ACTION ITEM: Filter the data below, keeping only lines that contain "through".

PROVIDED MATERIAL:
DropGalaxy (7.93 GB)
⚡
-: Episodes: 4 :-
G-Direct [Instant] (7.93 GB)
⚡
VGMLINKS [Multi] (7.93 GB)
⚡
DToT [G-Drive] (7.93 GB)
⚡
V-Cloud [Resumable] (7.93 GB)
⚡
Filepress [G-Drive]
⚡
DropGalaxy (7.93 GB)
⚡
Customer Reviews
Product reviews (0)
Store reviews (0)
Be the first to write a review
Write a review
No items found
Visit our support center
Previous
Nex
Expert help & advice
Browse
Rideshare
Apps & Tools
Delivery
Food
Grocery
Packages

* * *

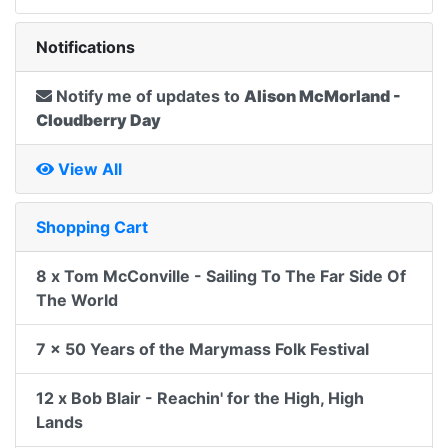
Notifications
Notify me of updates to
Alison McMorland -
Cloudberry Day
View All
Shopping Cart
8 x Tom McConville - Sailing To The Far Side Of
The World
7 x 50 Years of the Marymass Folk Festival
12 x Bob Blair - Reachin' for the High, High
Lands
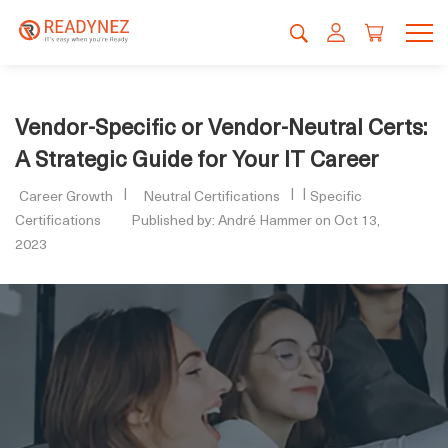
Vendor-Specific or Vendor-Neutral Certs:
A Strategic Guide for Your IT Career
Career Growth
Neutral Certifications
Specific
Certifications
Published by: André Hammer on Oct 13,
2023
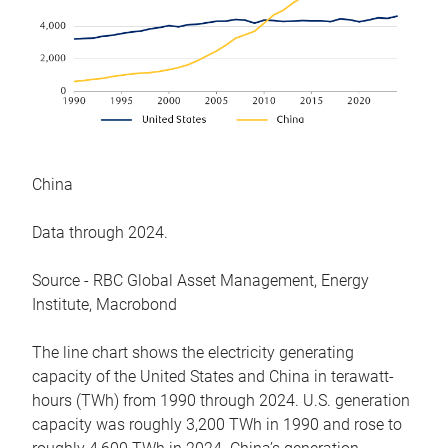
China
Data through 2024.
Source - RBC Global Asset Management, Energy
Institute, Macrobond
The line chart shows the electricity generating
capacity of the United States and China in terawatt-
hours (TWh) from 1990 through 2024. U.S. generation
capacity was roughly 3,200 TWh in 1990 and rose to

==

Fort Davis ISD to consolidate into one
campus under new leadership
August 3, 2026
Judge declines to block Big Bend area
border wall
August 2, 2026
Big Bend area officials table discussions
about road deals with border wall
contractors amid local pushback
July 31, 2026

TASK RESULT:
Data through 2024.
hours (TWh) from 1990 through 2024. U.S. generation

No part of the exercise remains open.